Futuristic UI : Le futur est pour aujourd'hui

Que nous en soyons conscients ou non, les Fictional User Interfaces (FUI) font partie de notre quotidien. Nourrissant l’imaginaire populaire, nous voyons ces interfaces au cinéma, dans les jeux vidéo tout comme dans la littérature de Science-Fiction. Elles ont parfois même, transformé le visage technologique de notre société.
En effet, la Science-Fiction porte bien son nom car elle s’est toujours substantée d’innovation : les designers s’inspirent des progrès scientifiques pour imaginer notre futur et dans l’autre sens, la science puise dans l’imagination des designers pour innover. Cette mécanique vertueuse a permis la création de technologies prédites bien des années auparavant.

“On peut définir la Science-Fiction comme la branche qui se soucie des réponses de l’être humain aux progrès de la science et de la technologie.”
Isaac Asimov

De ce fait, il existe une rétrospective (bien entendu ici, non exhaustive) d’oeuvres cinématographiques ayant anticipé notre futur. Notre liste s’arrête avec Minority Report (2002) alors que nous pourrions en citer bien d’autres, car c’est le film qui a le plus marqué les esprits en terme d’interactions entre l’homme et la machine. Non seulement l’écran à commande gestuelle utilisé par Tom Cruise est éblouissant, mais il anticipe assez justement les interfaces technologiques d’aujourd’hui. Les notions de réalité virtuelle immersive, de commande gestuelle ainsi que l’utilisation d’objets connectés pour interagir sont de plus en plus présentes dans le monde qui nous entoure. Pourtant aussi belle et anticipative soit-elle, cette oeuvre n’est du tout ergonomique : car personne ne pourrait travailler longuement la main au dessus du coeur … le sang ne circulerait plus.

**Tâches à effectuer:**
**1.** Transcrivez le passage de l'article sur les interfaces futuristes qui va de « Futuristic UI : Le » jusqu'à « des années auparavant. » inclus.
**2.** Résumez en deux phrases l'article sur les interfaces futuristes.
**3.** Poursuivez l'article sur les interfaces futuristes à partir de sa dernière phrase.

**Données fournies:**
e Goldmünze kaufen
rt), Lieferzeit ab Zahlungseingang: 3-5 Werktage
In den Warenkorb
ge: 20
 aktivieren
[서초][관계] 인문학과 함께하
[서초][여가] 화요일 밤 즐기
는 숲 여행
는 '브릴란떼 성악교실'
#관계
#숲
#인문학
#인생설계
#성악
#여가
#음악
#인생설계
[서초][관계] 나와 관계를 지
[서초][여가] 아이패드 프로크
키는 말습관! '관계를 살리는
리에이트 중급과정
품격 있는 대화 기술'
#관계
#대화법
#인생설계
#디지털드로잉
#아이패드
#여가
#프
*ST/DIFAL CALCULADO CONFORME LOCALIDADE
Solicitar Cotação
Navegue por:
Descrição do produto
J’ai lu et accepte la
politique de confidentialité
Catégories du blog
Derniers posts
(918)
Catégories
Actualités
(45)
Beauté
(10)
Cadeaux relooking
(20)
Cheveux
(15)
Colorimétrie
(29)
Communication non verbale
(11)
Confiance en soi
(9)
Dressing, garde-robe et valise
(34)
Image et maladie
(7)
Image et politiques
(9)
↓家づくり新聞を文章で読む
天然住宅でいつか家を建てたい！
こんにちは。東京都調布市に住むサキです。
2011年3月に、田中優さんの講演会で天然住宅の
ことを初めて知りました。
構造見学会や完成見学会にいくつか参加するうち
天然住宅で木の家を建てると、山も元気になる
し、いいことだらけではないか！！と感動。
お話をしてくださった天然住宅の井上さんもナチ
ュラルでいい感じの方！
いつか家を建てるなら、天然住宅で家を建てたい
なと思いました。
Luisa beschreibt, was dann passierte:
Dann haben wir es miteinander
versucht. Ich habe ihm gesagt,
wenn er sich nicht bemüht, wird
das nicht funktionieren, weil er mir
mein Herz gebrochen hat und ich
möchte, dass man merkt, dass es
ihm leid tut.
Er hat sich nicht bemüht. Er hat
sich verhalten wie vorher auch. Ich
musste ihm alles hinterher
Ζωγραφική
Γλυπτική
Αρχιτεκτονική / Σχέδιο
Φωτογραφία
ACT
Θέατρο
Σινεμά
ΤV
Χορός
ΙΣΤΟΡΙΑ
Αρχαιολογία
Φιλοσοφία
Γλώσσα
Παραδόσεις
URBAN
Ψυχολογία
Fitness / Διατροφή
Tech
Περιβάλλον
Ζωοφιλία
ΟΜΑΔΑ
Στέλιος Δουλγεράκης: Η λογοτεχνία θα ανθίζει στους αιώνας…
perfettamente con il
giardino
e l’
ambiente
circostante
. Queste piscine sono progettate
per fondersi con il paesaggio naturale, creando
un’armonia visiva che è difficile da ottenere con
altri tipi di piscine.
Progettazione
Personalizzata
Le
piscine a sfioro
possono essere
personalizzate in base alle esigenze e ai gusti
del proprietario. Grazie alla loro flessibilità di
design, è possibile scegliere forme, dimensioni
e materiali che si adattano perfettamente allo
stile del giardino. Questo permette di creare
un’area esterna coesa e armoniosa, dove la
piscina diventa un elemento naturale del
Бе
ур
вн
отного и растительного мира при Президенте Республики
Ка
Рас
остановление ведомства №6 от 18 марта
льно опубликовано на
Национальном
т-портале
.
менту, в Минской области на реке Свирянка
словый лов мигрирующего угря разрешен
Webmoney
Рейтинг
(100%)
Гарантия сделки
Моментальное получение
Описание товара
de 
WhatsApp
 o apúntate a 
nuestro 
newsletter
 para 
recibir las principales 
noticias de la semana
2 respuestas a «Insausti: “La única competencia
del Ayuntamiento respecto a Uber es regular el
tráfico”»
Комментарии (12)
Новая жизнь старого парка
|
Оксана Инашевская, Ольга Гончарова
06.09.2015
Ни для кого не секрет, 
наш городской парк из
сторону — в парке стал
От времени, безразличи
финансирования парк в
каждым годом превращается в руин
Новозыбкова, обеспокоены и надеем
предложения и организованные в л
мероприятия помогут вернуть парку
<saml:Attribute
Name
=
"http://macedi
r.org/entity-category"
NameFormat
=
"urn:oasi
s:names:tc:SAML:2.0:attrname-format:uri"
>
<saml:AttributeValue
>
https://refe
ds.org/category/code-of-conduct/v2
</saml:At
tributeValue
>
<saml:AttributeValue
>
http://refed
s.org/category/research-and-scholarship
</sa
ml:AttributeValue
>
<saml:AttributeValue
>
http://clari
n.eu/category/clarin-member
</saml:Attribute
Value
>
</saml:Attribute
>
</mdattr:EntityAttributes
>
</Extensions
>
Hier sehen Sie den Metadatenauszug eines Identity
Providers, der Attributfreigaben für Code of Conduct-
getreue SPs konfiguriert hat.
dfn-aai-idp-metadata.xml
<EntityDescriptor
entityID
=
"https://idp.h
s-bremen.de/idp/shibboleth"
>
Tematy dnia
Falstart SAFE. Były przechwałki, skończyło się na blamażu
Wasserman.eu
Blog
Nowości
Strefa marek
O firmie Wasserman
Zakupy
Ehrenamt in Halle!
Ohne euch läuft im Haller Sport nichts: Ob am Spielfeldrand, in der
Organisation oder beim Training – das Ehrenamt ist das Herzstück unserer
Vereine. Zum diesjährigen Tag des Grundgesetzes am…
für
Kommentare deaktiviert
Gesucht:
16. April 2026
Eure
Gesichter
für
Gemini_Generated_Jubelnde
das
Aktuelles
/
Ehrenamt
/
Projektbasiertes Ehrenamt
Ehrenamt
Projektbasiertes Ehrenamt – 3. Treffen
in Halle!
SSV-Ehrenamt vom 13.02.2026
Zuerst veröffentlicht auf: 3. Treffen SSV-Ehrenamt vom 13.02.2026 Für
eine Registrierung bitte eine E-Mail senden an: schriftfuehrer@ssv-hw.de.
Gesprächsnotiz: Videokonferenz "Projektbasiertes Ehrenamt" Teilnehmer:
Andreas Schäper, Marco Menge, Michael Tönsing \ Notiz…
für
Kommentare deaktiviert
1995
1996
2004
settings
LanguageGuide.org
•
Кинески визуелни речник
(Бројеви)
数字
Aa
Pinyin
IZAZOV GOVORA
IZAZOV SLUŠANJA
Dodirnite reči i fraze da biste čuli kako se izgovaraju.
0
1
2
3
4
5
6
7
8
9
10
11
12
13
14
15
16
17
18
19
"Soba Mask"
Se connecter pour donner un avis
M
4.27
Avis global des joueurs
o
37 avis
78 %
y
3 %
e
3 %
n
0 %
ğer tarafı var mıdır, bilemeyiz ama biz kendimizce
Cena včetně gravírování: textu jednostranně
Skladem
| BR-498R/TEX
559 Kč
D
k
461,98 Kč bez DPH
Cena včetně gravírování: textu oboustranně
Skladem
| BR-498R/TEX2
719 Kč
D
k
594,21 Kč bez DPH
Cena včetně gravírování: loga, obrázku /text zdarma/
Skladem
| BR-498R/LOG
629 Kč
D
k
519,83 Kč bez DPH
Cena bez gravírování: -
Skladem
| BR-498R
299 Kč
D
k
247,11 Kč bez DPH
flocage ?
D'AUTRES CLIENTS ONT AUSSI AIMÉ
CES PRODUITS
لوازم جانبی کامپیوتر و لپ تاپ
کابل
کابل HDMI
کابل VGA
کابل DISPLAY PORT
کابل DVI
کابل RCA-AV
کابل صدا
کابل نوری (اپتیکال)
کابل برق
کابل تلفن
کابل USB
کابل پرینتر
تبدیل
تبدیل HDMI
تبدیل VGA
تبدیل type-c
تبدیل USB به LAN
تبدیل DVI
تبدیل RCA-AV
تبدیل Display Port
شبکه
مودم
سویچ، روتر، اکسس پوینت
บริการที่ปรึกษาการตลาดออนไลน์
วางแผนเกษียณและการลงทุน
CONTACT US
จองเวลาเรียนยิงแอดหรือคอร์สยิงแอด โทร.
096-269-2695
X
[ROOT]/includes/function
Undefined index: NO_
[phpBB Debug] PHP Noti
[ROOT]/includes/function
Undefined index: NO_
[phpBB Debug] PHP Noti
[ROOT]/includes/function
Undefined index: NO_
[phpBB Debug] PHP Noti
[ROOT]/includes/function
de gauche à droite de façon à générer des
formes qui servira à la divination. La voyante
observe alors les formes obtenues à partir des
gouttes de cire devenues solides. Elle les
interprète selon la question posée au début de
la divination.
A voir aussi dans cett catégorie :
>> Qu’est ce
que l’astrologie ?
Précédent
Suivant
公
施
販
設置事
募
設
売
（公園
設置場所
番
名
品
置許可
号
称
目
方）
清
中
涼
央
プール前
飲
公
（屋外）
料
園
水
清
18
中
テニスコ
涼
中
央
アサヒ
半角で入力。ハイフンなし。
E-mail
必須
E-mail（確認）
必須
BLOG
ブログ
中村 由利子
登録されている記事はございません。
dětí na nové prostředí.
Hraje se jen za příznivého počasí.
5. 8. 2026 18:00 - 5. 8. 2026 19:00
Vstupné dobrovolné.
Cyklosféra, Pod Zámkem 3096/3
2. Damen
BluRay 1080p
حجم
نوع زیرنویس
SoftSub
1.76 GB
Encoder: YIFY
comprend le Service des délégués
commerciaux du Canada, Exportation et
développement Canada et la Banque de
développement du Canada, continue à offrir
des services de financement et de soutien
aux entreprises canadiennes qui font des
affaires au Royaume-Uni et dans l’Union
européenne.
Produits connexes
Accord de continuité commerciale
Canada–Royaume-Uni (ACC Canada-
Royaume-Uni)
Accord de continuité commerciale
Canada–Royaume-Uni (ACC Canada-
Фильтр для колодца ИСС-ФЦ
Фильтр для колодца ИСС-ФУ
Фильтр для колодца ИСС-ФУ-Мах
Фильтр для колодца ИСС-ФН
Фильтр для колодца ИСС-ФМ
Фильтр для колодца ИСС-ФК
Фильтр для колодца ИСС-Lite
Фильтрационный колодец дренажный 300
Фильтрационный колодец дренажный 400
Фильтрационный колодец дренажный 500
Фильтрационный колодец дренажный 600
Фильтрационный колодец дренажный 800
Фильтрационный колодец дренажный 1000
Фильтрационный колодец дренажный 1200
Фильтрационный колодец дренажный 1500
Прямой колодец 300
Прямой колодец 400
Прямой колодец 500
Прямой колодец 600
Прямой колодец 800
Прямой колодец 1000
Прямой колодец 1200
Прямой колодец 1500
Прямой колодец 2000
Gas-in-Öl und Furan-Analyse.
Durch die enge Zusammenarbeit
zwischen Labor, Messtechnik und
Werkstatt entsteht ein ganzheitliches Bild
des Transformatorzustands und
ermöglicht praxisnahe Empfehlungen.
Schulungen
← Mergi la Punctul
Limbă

**Réponses numérotées:**
**1.**
Futuristic UI : Le futur est pour aujourd'hui

Que nous en soyons conscients ou non, les Fictional User Interfaces (FUI) font partie de notre quotidien. Nourrissant l’imaginaire populaire, nous voyons ces interfaces au cinéma, dans les jeux vidéo tout comme dans la littérature de Science-Fiction. Elles ont parfois même, transformé le visage technologique de notre société.
En effet, la Science-Fiction porte bien son nom car elle s’est toujours substantée d’innovation : les designers s’inspirent des progrès scientifiques pour imaginer notre futur et dans l’autre sens, la science puise dans l’imagination des designers pour innover. Cette mécanique vertueuse a permis la création de technologies prédites bien des années auparavant.

**2.** Les Fictional User Interfaces, présentes au cinéma, dans les jeux vidéo et dans la Science-Fiction, font partie de notre quotidien, car designers et scientifiques s'inspirent mutuellement, ce qui a permis de créer des technologies prédites bien des années auparavant. Minority Report (2002) a ainsi anticipé assez justement les interfaces d'aujourd'hui avec son écran à commande gestuelle, sans être pour autant ergonomique, puisque personne ne pourrait travailler longuement la main au-dessus du cœur.

**3.**
QUEL(s) RAPPORT(s) ENTRE UX ET FUI ?

La plupart des FUI sont des vendeuses de rêve : elles sont souvent inadaptées pour l’utilisation réelle.
Le contexte, l’utilisabilité et les contraintes physiques ne sont que des facteurs rarement pris en compte au profit de l’esthétisme et du rendu à la caméra, 
Minority Report (2002) en était le parfait exemple. 
Allons encore un petit peu plus loin, en se penchant à présent sur le casque d’Iron Man (2008). Ce dernier affiche les informations de son HUD sur le côté du visage. Robert Downey Junior ne peut donc pas les lire, mais le visage de l’acteur étant plus important, les FUI sont accessoires. Il en est de même dans Avatar (2009) avec des interfaces graphiques à couper le souffle, mais avec une telle superstition d’informations, de couleurs et de transparences qu’elles seraient illisibles en réalité. Même constat dans Oblivion (2013), où l’une des actrices utilise une table tactile en verre … dans une pièce baignée de lumière. Autant dire que les reflets crées sur sur cette interface la rendraient impraticable en contexte réel.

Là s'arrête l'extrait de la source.